- KUTIPAN
= = = = = = =

Oleh: Mercy Bientri Yunindanova, S.P., M.Si., Ph.D. (Dosen Fakultas Pertanian UNS Surakarta)
PASTRI saat ini sedang booming di Indonesia. Kata pastri berasal dari bahasa Prancis pâtisserie, yang berarti “berbagai macam kue.” Istilah ini dalam The Grolier International Dictionary (1981, hlm. 959), dapat diartikan sebagai berbagai jenis kue atau roti yang memiliki karakter renyah di luar tetapi lembut di bagian dalam. Pastri Prancis memang diketahui memiliki sensasi yang khas berupa berlapis dan renyah. Hal ini karena penggunaan mentega yang melimpah (Destira, 2014).
Pada 5-10 tahun lalu, pastri di Indonesia identik dengan hidangan mewah yang disajikan di hotel bintang lima atau restoran mewah. Namun, saat ini pastri telah menjadi bagian dari kehidupan sehari-hari dan mudah ditemukan di banyak tempat. Pastri saat ini di berbagai kota dapat ditemukan mulai dari kafe, kedai kopi, hingga toko roti di lingkungan sekitar. Fenomena ini menunjukkan bahwa tren pastri terus berkembang dan secara bertahap mengubah praktik budaya serta selera masyarakat.

= = = = = = =

- BARIS YANG TERSEDIA
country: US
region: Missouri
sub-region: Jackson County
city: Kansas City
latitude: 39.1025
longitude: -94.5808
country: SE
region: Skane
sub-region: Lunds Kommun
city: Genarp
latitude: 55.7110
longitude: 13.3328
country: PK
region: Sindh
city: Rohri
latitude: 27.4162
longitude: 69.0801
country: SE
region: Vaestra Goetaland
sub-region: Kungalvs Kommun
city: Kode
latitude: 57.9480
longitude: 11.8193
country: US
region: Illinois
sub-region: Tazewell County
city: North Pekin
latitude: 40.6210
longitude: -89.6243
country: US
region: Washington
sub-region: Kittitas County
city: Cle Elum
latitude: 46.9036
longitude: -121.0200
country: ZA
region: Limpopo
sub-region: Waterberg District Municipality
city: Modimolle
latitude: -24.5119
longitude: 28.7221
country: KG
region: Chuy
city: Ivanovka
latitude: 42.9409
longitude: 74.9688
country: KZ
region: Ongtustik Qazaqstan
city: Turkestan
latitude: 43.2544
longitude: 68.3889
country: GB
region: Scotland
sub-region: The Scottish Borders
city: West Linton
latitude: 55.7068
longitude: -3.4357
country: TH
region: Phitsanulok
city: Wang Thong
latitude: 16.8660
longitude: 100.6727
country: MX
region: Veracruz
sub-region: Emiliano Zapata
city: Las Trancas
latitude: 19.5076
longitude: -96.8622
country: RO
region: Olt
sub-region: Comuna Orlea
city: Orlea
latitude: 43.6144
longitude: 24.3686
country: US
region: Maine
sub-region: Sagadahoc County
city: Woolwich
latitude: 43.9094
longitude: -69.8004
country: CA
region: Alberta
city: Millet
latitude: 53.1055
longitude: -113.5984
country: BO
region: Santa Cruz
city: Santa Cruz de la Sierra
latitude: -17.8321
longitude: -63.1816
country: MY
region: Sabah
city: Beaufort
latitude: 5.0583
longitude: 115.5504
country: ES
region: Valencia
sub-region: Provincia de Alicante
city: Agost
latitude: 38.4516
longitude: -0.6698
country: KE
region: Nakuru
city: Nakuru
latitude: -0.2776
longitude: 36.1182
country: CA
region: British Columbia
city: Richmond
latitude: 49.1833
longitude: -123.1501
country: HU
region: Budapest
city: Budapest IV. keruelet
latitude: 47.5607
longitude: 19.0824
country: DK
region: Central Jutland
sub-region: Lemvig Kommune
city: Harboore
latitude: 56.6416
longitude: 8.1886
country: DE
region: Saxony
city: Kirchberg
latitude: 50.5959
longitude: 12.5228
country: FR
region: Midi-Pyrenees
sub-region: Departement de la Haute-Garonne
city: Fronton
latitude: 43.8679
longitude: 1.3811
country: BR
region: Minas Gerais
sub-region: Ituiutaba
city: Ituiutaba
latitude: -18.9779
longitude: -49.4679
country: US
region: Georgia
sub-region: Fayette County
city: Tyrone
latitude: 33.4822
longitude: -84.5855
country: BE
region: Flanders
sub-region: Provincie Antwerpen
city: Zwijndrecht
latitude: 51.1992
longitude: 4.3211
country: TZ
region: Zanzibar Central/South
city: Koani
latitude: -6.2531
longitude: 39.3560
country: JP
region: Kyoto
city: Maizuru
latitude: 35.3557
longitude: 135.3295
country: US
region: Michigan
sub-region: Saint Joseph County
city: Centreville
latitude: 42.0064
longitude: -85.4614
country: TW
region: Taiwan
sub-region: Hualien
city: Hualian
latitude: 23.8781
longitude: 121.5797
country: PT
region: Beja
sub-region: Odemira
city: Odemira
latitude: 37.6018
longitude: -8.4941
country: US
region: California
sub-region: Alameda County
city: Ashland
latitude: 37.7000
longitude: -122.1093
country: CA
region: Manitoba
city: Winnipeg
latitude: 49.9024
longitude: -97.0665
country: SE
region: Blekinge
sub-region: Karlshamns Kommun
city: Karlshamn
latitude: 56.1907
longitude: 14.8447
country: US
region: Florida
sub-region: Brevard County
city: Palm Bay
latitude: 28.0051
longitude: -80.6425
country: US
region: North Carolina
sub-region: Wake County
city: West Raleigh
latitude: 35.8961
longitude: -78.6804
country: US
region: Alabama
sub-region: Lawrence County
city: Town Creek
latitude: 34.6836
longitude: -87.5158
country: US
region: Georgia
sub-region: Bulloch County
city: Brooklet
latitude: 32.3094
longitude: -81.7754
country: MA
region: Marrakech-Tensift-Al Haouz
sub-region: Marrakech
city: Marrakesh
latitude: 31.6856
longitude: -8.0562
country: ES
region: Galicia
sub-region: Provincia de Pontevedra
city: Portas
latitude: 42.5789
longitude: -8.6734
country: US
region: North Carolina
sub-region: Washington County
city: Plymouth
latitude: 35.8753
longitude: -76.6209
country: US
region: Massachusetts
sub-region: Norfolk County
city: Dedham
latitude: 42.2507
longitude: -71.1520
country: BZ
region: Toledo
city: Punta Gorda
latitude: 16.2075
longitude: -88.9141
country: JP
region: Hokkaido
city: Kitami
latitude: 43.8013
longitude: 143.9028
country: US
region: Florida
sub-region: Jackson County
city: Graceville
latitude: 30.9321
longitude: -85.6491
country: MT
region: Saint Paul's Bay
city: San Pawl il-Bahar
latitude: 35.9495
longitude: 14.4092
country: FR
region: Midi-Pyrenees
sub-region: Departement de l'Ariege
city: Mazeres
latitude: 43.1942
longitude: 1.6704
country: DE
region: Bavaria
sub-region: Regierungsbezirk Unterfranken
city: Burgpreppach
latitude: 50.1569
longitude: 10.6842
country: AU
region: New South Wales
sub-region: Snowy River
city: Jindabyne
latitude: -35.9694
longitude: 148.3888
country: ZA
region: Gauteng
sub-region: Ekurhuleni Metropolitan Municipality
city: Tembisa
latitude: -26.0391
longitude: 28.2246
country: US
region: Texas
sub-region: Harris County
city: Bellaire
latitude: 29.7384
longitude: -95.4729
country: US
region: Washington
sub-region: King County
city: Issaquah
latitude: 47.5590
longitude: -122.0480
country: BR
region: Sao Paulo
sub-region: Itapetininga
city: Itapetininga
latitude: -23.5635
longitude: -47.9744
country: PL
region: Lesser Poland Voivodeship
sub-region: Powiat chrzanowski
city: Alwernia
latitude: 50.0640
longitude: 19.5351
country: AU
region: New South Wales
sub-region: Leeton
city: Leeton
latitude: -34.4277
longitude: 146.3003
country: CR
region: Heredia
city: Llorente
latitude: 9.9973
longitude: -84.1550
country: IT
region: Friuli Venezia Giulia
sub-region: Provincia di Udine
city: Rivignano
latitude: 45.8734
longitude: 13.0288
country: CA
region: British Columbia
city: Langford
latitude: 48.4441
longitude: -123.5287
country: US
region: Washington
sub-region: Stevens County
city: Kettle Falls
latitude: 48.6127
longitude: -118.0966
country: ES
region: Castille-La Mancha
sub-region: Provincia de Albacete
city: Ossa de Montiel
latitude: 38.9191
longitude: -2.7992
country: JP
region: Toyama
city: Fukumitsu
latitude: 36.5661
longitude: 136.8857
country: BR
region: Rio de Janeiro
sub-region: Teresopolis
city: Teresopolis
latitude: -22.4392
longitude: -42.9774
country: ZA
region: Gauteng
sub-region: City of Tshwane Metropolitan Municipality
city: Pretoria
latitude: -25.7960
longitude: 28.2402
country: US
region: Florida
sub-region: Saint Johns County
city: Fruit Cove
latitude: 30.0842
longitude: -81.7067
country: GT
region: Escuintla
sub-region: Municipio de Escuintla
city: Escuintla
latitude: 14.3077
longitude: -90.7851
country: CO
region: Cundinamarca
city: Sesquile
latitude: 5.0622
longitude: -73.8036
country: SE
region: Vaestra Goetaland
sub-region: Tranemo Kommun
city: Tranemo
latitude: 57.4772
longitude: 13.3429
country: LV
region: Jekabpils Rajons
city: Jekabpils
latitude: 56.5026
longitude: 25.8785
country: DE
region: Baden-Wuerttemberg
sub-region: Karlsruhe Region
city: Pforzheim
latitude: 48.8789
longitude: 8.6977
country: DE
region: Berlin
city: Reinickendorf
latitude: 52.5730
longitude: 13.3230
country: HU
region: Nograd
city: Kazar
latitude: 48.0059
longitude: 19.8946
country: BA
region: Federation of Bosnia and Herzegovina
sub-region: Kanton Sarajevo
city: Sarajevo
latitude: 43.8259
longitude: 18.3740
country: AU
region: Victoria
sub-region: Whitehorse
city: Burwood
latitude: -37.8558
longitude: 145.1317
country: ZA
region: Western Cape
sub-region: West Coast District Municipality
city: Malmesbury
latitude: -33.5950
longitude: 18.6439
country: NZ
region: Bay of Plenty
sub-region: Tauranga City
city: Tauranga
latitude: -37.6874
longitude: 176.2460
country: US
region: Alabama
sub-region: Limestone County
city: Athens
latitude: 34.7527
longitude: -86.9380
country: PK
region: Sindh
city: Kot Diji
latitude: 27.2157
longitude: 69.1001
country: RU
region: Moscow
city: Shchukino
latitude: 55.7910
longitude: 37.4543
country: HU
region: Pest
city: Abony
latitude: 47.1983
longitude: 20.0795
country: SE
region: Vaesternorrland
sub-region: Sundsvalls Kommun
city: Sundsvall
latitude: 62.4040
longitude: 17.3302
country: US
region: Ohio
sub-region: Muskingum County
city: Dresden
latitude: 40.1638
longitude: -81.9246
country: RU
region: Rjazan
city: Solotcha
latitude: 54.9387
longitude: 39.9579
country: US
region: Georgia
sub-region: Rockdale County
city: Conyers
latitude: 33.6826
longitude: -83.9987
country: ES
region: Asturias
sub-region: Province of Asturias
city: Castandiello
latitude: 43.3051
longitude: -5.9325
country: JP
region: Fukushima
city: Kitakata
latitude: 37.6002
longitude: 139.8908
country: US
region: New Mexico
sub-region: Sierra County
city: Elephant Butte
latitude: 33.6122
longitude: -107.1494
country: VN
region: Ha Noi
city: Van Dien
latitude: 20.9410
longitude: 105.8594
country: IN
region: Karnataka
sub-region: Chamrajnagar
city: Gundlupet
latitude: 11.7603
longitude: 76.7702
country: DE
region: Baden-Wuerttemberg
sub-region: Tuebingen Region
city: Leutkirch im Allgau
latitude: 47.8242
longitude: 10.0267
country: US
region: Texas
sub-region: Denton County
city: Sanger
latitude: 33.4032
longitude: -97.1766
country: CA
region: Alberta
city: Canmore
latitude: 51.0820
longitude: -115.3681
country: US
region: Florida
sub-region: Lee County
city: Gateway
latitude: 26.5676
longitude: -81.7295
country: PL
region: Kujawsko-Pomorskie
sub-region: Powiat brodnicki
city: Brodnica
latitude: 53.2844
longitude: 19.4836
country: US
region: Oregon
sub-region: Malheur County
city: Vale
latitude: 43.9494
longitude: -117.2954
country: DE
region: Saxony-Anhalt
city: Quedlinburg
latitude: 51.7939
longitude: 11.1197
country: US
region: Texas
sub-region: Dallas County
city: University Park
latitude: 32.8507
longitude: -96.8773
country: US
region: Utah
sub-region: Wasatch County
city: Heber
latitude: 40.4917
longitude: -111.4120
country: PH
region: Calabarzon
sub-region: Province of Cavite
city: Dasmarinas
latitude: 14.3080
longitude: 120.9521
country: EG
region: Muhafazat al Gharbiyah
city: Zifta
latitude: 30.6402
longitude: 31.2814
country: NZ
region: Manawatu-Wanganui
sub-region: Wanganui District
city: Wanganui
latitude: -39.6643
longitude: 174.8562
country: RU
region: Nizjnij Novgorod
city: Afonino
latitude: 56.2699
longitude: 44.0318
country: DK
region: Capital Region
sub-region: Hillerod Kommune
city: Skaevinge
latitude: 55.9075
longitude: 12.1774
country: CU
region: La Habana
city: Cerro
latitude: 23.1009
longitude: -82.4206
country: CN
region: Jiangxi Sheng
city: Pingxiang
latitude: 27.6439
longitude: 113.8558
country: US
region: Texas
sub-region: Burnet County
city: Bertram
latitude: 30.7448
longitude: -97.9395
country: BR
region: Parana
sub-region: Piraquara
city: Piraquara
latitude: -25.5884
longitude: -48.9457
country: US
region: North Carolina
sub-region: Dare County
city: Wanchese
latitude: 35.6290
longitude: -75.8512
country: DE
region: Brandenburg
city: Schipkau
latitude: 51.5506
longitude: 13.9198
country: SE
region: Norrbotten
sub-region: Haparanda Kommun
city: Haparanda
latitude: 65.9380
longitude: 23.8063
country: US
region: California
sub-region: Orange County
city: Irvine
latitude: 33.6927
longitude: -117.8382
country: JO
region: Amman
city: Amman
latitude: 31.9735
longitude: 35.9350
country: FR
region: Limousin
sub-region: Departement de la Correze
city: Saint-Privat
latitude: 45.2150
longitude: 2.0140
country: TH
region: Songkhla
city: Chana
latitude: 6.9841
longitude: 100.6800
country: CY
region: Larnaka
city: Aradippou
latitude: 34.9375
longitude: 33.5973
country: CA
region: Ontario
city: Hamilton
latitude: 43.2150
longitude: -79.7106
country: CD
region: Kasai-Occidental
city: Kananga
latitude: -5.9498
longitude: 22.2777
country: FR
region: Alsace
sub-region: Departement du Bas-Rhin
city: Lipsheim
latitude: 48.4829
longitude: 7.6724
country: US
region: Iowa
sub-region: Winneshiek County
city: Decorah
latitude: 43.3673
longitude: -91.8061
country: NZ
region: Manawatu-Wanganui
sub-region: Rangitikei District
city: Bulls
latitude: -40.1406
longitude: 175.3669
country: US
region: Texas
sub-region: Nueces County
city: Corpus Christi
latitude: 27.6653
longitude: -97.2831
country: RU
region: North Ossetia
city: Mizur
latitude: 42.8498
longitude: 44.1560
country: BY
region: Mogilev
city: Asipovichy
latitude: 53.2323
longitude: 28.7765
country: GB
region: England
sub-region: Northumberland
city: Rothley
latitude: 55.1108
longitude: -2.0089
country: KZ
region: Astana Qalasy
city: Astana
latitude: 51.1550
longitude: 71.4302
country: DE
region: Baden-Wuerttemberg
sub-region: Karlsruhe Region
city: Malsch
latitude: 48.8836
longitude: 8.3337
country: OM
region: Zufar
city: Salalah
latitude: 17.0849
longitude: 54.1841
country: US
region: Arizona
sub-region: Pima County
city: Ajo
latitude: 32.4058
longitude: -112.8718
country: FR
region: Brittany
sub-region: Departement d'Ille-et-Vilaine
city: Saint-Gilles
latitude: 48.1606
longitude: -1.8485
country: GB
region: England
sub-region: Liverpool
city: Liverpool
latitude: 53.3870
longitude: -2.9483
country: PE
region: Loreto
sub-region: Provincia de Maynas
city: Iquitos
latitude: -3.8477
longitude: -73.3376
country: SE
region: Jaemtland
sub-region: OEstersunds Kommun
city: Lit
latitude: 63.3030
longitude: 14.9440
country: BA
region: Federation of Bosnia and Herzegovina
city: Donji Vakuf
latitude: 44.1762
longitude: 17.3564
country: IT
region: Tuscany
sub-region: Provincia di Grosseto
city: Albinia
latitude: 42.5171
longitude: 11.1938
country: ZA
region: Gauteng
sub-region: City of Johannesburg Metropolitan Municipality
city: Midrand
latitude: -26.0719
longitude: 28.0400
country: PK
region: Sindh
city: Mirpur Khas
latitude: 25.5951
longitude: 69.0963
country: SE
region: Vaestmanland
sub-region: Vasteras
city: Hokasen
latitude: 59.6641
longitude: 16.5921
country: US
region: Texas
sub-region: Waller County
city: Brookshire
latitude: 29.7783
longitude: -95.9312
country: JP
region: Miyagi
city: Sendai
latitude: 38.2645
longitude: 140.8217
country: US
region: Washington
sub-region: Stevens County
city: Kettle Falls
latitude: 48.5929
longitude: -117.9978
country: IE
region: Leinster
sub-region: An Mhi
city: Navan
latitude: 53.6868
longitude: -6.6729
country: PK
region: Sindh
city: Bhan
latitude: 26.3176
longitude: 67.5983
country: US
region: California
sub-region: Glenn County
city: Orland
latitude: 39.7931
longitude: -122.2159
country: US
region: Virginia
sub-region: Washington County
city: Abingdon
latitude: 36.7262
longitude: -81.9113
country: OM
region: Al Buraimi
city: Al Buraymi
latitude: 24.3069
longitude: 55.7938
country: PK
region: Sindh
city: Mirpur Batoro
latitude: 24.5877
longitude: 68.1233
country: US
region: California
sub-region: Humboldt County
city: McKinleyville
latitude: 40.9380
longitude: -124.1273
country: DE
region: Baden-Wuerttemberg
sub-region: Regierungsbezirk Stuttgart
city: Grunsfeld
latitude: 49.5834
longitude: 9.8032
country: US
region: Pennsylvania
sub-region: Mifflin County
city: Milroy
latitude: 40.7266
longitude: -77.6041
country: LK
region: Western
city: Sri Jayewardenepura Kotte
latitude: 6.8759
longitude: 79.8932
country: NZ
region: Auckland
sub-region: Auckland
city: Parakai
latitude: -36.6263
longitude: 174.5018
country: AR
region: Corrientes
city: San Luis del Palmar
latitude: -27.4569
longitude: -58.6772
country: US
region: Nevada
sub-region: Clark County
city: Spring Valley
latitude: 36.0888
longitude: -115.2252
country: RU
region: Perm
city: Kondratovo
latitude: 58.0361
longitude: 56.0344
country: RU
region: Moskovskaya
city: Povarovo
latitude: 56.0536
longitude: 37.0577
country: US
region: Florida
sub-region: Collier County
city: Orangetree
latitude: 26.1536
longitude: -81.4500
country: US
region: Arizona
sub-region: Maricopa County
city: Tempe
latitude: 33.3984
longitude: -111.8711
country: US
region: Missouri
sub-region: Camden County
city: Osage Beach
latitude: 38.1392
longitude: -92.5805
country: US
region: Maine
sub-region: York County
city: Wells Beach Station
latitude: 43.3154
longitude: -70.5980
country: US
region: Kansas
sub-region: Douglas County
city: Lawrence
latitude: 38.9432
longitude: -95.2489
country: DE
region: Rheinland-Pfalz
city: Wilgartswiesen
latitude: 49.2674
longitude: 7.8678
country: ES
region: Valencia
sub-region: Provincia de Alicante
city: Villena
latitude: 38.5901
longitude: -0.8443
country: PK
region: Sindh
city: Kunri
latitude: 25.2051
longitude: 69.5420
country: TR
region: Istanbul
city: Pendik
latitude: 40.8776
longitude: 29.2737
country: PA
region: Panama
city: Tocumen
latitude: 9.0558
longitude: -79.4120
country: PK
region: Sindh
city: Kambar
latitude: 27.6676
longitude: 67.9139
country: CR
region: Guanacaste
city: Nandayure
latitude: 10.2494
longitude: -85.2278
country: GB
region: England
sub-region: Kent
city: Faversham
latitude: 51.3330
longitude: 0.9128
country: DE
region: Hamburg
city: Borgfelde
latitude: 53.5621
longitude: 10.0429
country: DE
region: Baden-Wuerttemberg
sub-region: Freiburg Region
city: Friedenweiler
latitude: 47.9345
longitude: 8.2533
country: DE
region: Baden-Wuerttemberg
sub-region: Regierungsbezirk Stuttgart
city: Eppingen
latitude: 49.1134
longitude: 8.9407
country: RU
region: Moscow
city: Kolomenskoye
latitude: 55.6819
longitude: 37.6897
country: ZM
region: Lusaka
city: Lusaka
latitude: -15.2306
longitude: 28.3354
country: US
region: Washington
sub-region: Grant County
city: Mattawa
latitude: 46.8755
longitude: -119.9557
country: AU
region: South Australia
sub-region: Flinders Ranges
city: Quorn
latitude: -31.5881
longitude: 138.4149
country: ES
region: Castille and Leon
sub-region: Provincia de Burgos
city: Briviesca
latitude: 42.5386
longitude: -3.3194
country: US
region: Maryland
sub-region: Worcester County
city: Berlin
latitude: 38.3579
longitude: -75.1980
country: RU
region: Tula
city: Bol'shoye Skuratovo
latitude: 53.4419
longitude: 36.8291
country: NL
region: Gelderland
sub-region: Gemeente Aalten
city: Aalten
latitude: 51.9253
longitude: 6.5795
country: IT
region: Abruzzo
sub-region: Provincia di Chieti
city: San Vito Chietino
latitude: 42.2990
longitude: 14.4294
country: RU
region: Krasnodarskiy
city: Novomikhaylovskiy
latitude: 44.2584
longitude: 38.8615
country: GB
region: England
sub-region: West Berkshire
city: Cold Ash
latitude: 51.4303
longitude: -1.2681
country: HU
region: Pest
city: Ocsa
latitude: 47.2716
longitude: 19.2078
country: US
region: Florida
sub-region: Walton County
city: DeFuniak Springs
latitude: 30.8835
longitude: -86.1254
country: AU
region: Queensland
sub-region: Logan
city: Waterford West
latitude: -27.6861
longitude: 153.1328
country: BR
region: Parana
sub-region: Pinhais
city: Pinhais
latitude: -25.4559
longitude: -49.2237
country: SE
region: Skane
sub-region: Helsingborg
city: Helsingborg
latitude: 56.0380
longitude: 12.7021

= = = = = = =

- LANGKAH PENGERJAAN
(1) Ringkas paragraf kutipan yang diawali "Pada 5-10 tahun lalu" menjadi daftar butir dengan tetap mempertahankan fakta utamanya.
(2) Berdasarkan kutipan, jelaskan dalam satu sampai tiga kalimat mengapa pastri Prancis memiliki sensasi yang berlapis dan renyah.
(3) Tuliskan ulang dari kutipan, tanpa perubahan sedikit pun, bagian yang dibuka dengan kata-kata "Pada 5-10 tahun" dan ditutup dengan "serta selera masyarakat.".

- JAWABAN LENGKAP
(1)
- Sekitar 5–10 tahun lalu, pastri di Indonesia identik dengan hidangan mewah yang disajikan di hotel bintang lima atau restoran mewah.
- Kini pastri sudah menjadi bagian dari kehidupan sehari-hari dan mudah ditemukan di banyak tempat.
- Di berbagai kota, pastri bisa didapat di kafe, kedai kopi, hingga toko roti di lingkungan sekitar.
- Tren pastri terus berkembang dan secara bertahap mengubah praktik budaya serta selera masyarakat.

(2) Pastri Prancis memiliki sensasi khas yang berlapis dan renyah karena dibuat dengan mentega yang melimpah.

(3)
Pada 5-10 tahun lalu, pastri di Indonesia identik dengan hidangan mewah yang disajikan di hotel bintang lima atau restoran mewah. Namun, saat ini pastri telah menjadi bagian dari kehidupan sehari-hari dan mudah ditemukan di banyak tempat. Pastri saat ini di berbagai kota dapat ditemukan mulai dari kafe, kedai kopi, hingga toko roti di lingkungan sekitar. Fenomena ini menunjukkan bahwa tren pastri terus berkembang dan secara bertahap mengubah praktik budaya serta selera masyarakat.